Passage for review »

◇ ◇ ◇

In public appearances, Hobson has called for a “thoughtful and open debate on the role of nuclear weapons in our country's national security strategy.” 1 In 2004, he pointedly asked an audience at the National Academy of Sciences, “Has our current inventory of thousands of nuclear weapons dissuaded North Korea from building nuclear weapons? Is Iran being dissuaded from developing [a] nuclear weapons capability by our massive stockpile? These are rhetorical questions because we all know the answer is no.” Summing up his concerns, Hobson declared, “We cannot advocate for nuclear nonproliferation around the globe and pursue more usable nuclear weapon options here at home.” 2
Frustrated by what he considered the administration's lack of responsiveness to his concerns, Hobson last year took additional action. In the fiscal 2005 consolidated appropriations bill–in language reportedly inserted at the last minute with his Senate counterpart, Republican Pete Domenici of New Mexico–Hobson created the Reliable Replacement Warhead (RRW) program, described simply as a “program to improve the reliability, longevity, and certifiability of existing weapons and their components.” 3 In later remarks, he characterized the purpose of RRW as providing “the research and engineering problems necessary to challenge the workforce while at the same time refurbishing some existing weapons in the stockpile without developing a new weapon that would require underground testing to verify the design.” 4
Hobson's intentions regarding the RRW thus seem clear. He is seeking to steer Energy and the weapons laboratories away from exotic and provocative new nuclear weapons and toward design and engineering work intended primarily to allow the refurbishment of some portion of the existing arsenal–improving longevity and maintaining reliability in the process without resorting to nuclear tests–while at the same time providing enough technical challenges to keep weapons designers active and engaged in the upkeep of the stockpile.
This is not the first time that policy makers have sought to rein in the nuclear bureaucracy. In 1993, the Clinton administration and Congress secured an indefinite extension of the short-term nuclear testing moratorium legislated in 1992 by negotiating with the Energy Department and the leadership of the weapons labs (Los Alamos, Lawrence Livermore, and Sandia national laboratories) to create what is now known as the Stockpile Stewardship Program. Under the terms of this deal, the laboratories agreed not to challenge the moratorium in return for a $4 billion a year, 10-year program (now consuming $6.5 billion annually). Utilizing an array of sophisticated diagnostic and simulation devices and programs, the laboratories affirmed they would be able to maintain and certify the stockpile without resorting to full-scale underground nuclear tests. (Although the option to resume underground testing in Nevada under extraordinary circumstances, with presidential authorization, was retained.)

◇ ◇ ◇

Study material »
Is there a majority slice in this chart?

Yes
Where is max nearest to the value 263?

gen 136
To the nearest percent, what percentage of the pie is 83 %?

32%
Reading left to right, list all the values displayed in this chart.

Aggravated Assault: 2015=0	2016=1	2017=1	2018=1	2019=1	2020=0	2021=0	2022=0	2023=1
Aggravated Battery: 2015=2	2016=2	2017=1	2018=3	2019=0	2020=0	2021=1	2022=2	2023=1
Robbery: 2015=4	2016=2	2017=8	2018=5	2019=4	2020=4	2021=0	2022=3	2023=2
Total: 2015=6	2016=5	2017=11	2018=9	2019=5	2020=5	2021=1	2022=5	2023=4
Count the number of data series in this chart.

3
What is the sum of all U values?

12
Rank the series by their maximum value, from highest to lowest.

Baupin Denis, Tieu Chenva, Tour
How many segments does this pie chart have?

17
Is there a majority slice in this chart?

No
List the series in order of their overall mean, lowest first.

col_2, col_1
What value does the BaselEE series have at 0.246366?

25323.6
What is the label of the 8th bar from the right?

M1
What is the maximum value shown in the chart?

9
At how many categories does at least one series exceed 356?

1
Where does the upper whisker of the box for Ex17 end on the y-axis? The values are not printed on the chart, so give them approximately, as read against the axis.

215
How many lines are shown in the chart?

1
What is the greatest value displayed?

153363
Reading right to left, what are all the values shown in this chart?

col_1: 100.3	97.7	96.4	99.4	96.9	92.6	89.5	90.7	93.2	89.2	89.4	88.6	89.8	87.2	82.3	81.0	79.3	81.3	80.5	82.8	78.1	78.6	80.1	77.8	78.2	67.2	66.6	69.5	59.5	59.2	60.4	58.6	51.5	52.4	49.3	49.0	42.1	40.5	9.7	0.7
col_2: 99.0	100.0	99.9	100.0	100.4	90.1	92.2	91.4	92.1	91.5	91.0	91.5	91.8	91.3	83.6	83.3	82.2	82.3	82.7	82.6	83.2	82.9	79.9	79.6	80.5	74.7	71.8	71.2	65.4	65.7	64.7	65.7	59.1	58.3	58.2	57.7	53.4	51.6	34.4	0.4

◇ ◇ ◇

Instructions »
1. In the passage on Hobson and nuclear weapons policy, how much money per year did the laboratories get under the deal that created the Stockpile Stewardship Program?
2. Continue the passage on Hobson and nuclear weapons policy from the point where it stops.

Answers for each item »
1. $4 billion a year, for a 10-year program

2.
A key element of stockpile stewardship, the Life Extension Program (LEP), is expressly designed to maintain and refurbish existing warheads and components as needed. The underlying philosophy of the LEP is to keep changes to a minimum, particularly when it comes to the design of the nuclear explosive package. But whereas the mantra of LEP is to maintain the existing arsenal, the RRW allows for complete upgrades of warhead components, including the nuclear explosive package.
This distinction has not been lost on LEP's detractors. Despite the significant largesse it brought to the laboratories, stockpile stewardship was and remains controversial. Laboratory and Energy officials claim that although the program they designed continues to function well, over the longer term it is incapable of supporting the changes now said to be necessary to allow the arsenal to adapt to shifting security paradigms. In addition, they argue that stockpile stewardship is financially unsustainable because it is too costly to maintain the many diverse types of existing warheads with a decrepit weapons complex. 5
Another core argument against stockpile stewardship centers on concern over warhead reliability, either with regard to how aging is affecting the expected performance of a given warhead or class of warheads, or how accumulated small changes in a warhead–caused by replacing certain components with new ones–might have unintended negative consequences on a weapon's explosive yield.
There is, unfortunately, a great deal of confusion and obfuscation when the words unreliable and nuclear weapons are brought together. An “unreliable” warhead is not, in the parlance of the nuclear establishment, a weapon that won't explode. More likely, it is a weapon that may not meet the labs' and the military's extremely stringent performance requirements. For example, a warhead with an intended yield of 475 kilotons that only produces 400 kilotons in theoretical simulations is considered unreliable because it may no longer be capable of inflicting the specific level of damage required by the military's targeting doctrine. (See “Defining Reliable,” March/April 2001 Bulletin.) Yet, even at that reduced yield–nearly 27 times more powerful than the bomb that destroyed Hiroshima–a warhead is capable of inflicting massive damage on its target. (And it's hard to imagine that potential adversaries would somehow feel less threatened by a nuclear warhead of “only” 400 kilotons.) In any event, for high-value targets, more than one warhead is typically assigned to ensure the requisite level of destruction.
In fact, in more than a decade of intense scrutiny, the stockpile stewardship program has not identified any major concerns about the viability of the U.S. nuclear arsenal. The laboratory directors have annually and repeatedly certified the stockpile to be safe and the nuclear components to be 100 percent reliable. It would be difficult to improve on that record.
The bureaucracy buys in
Perhaps sensing an opportunity, officials from the nuclear weapons laboratories and the Energy Department have enthusiastically embraced and expanded upon Hobson's RRW concept, presenting it as the linchpin to transforming both the nuclear stockpile and the massive complex that supports it.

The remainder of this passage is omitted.